Stephen Toulouse, security program manager at Microsoft, compared today's IM-borne attacks to early email viruses from the mid-1990s. When it comes to keeping IM infections from rivalling email epidemics, he believes that educating customers could have a bigger impact than building better safeguards into IM applications.
"Most of the threats we've seen with IM aren't that new. They're the same sort of attacks we saw with email, just delivered on a new medium," Toulouse says. "We're already employing technological measures to help fight the problem in the next version of Messenger. But at the end of the day, it's really a matter of trying to help people to better protect themselves."

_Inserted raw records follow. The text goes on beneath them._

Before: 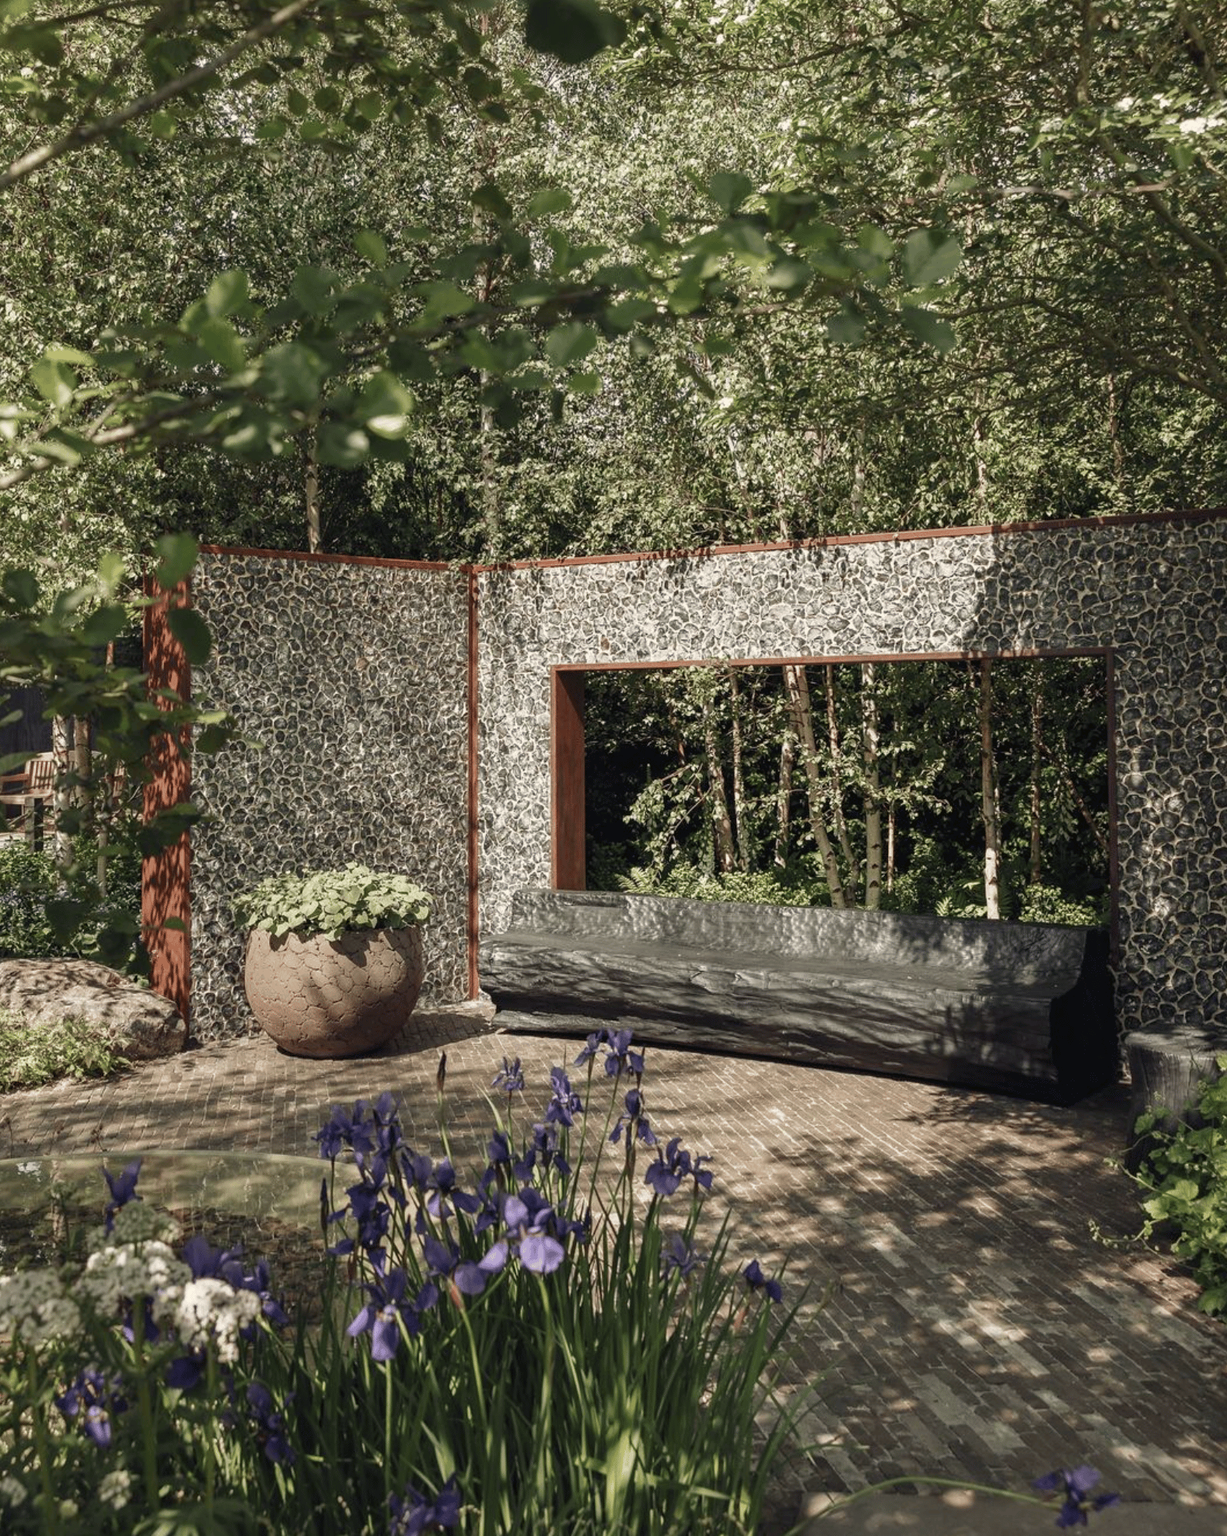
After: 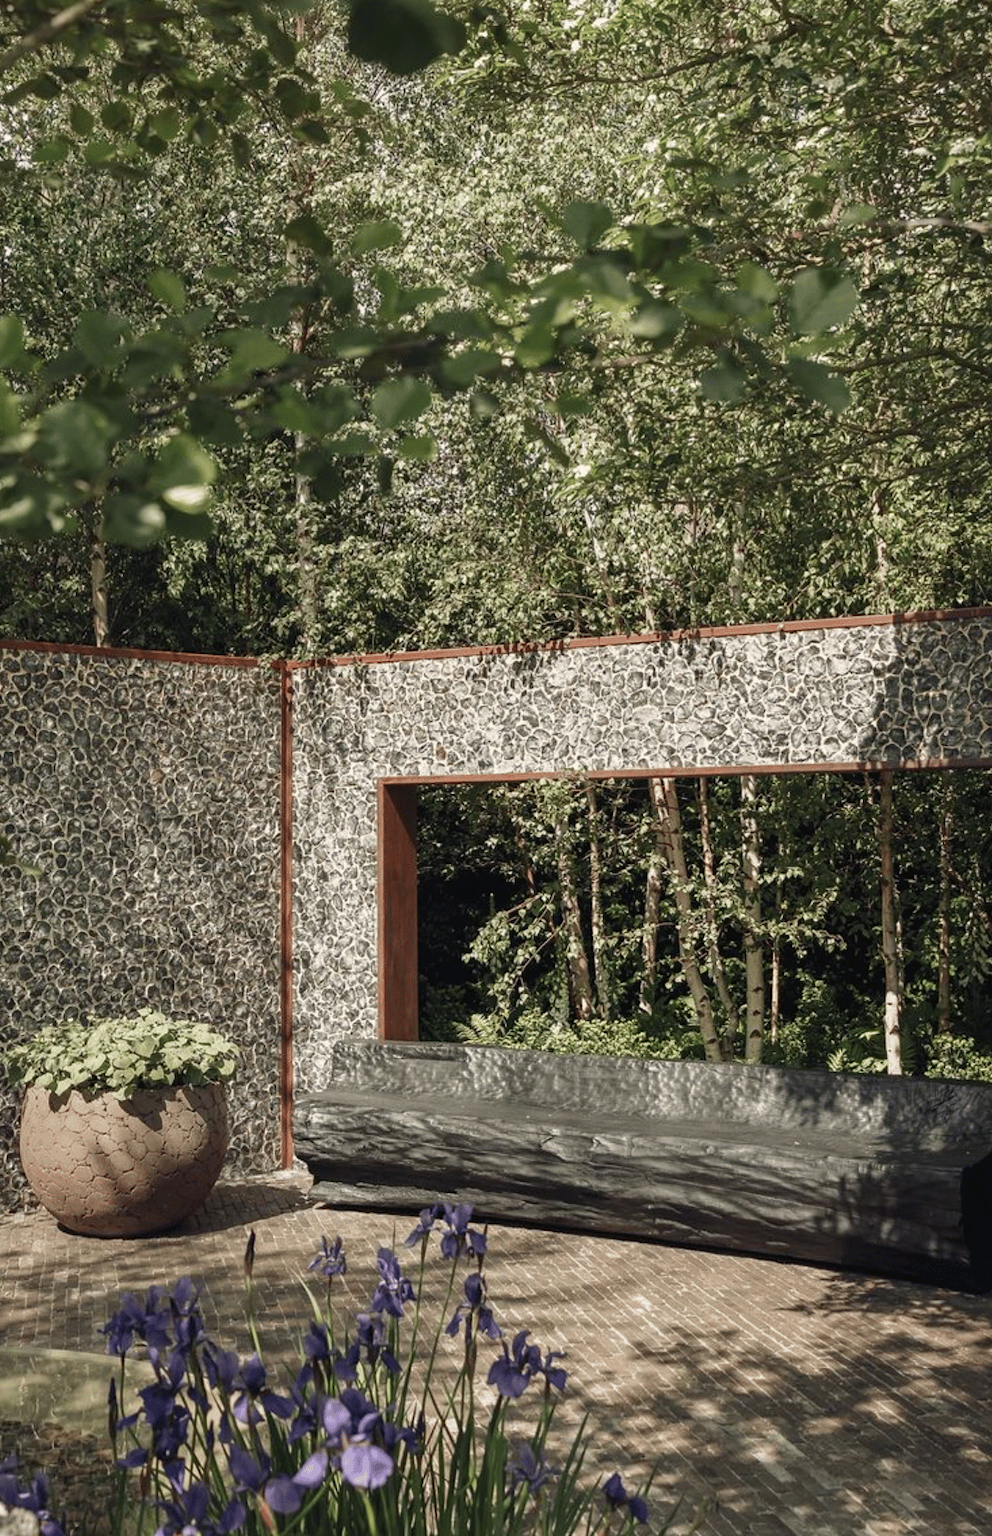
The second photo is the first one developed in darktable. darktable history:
crop: left 18.61%, right 12.164%, bottom 14.452%
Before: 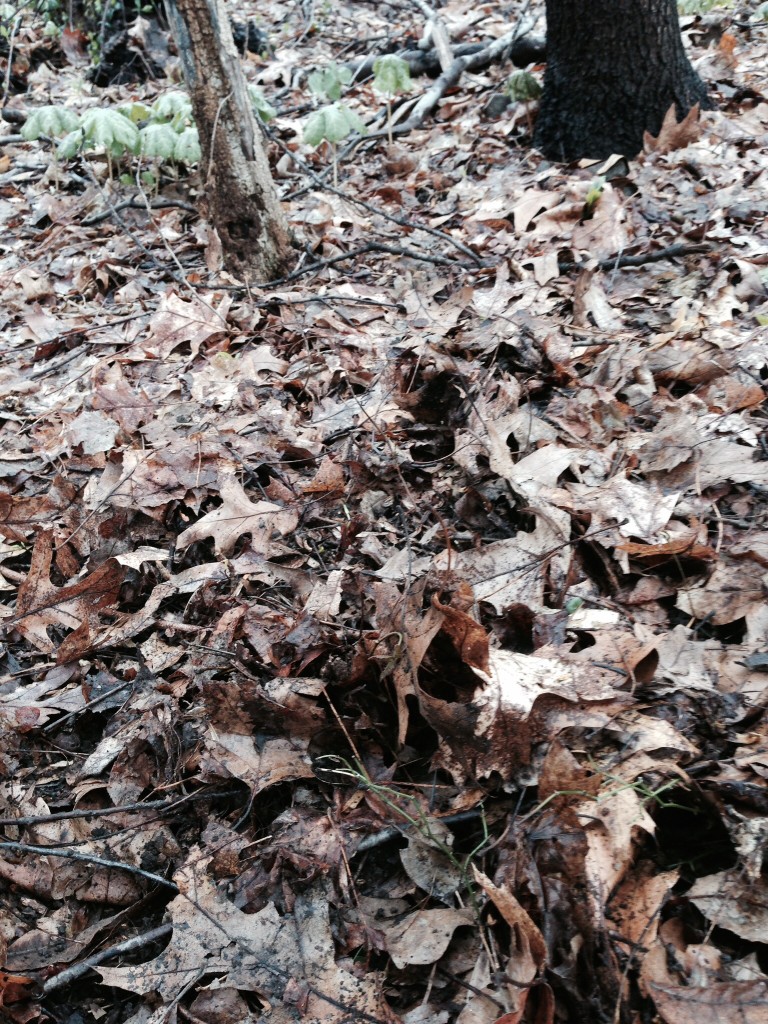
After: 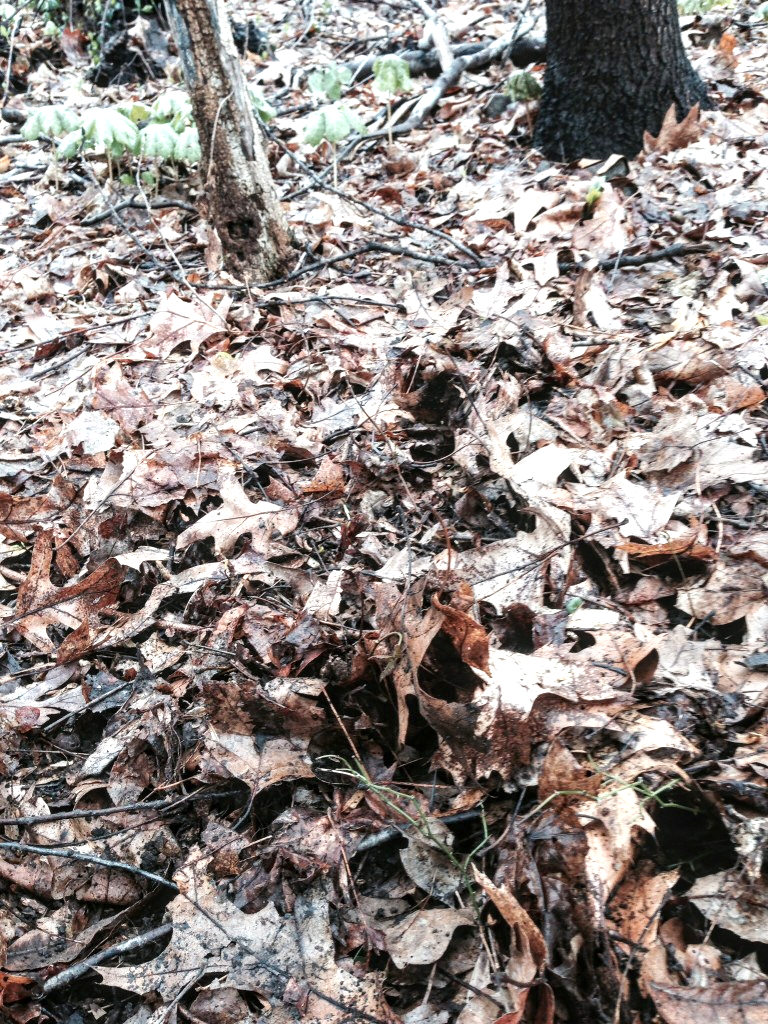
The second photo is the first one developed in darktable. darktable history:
local contrast: on, module defaults
exposure: exposure 0.648 EV, compensate highlight preservation false
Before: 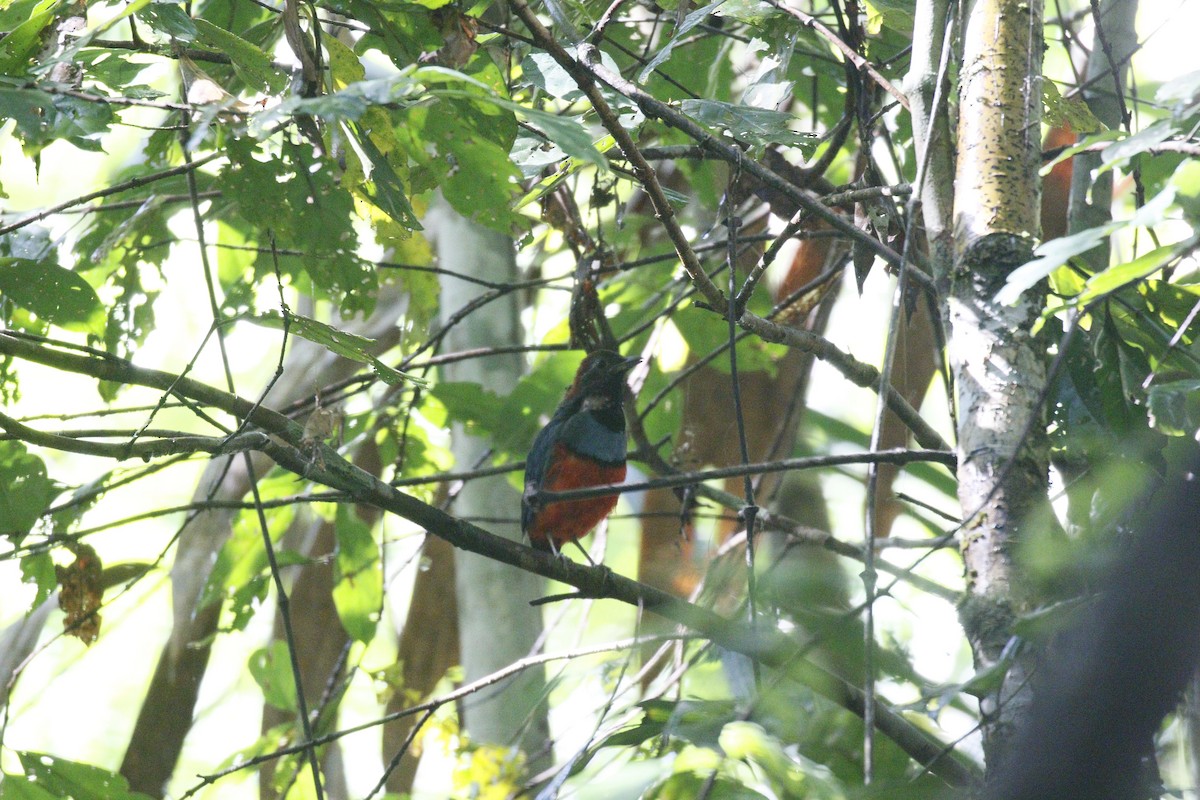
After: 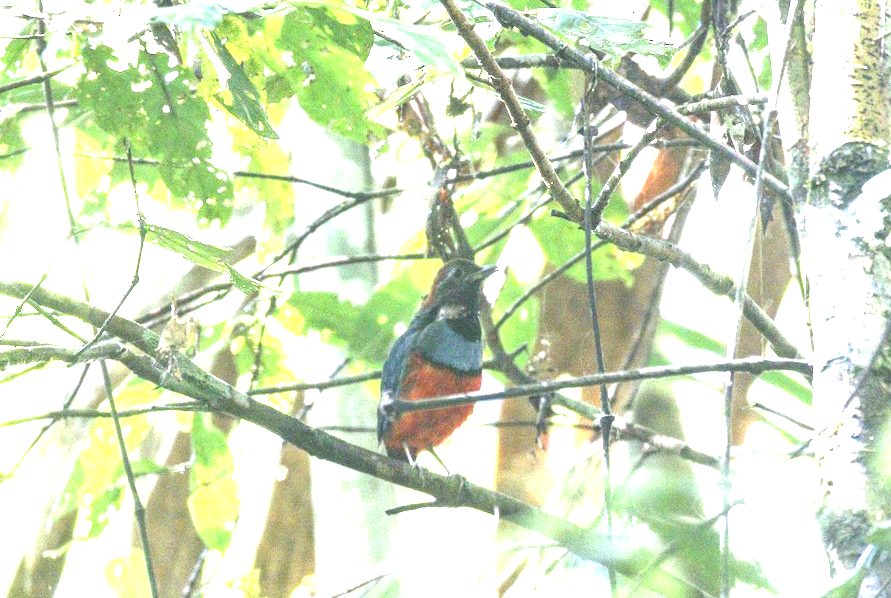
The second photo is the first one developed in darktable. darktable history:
crop and rotate: left 12.072%, top 11.468%, right 13.643%, bottom 13.776%
exposure: black level correction 0, exposure 1.92 EV, compensate exposure bias true, compensate highlight preservation false
local contrast: on, module defaults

But the attackers don't have to look for new ways to formally hack IM applications while the current software remains open to Trojan-based infections, says Shimon Gruper, vice-president of technology at antivirus specialist Aladdin Knowledge Systems.
"There's no need for hackers to attack the IM software yet, because unlike in email, where applications have been set to block the dangerous types of attachments, there's little to no security built into IM," Gruper says. "The IM protocol, especially for Messenger, is very open and easy to use, so people can exploit that without a lot of effort, and they won't stop until the methods they're using now become less effective."
America Online, another leading provider of IM software, says that it is working to add new protections to its applications. However, it also says that getting the word out to consumers about the threats could have the biggest effect in alleviating the problem.
"In some cases, there are technological fixes we can use to help protect members, such as putting some automated blocks in place to keep the bad links from going through," says Andrew Weinstein, an AOL spokesman. "But we feel the best solution for protecting people is installing a healthy dose of caution among users. Even if an IM looks like its coming from someone they know, people should check with buddies to try to ensure everything is what it appears to be."
Yahoo, another major provider of instant messaging software, did not return calls seeking comment for this story.
Until now, all the IM threats reported have been Trojan attacks that sit on top of IM software code, rather than a worm that takes advantage of a flaw to penetrate the applications themselves. But some experts believe that it's only a matter of time before such worms are released.
"We haven't seen attacks on the IM code yet, but won't surprise me if it does happen," says Ero Carrera, an antivirus researcher at security software maker F-Secure. "All it takes is for people to find one IM client that has some small code error for things to develop very quickly. Any application has some holes, and history has shown us that someone usually finds a way to hack those flaws."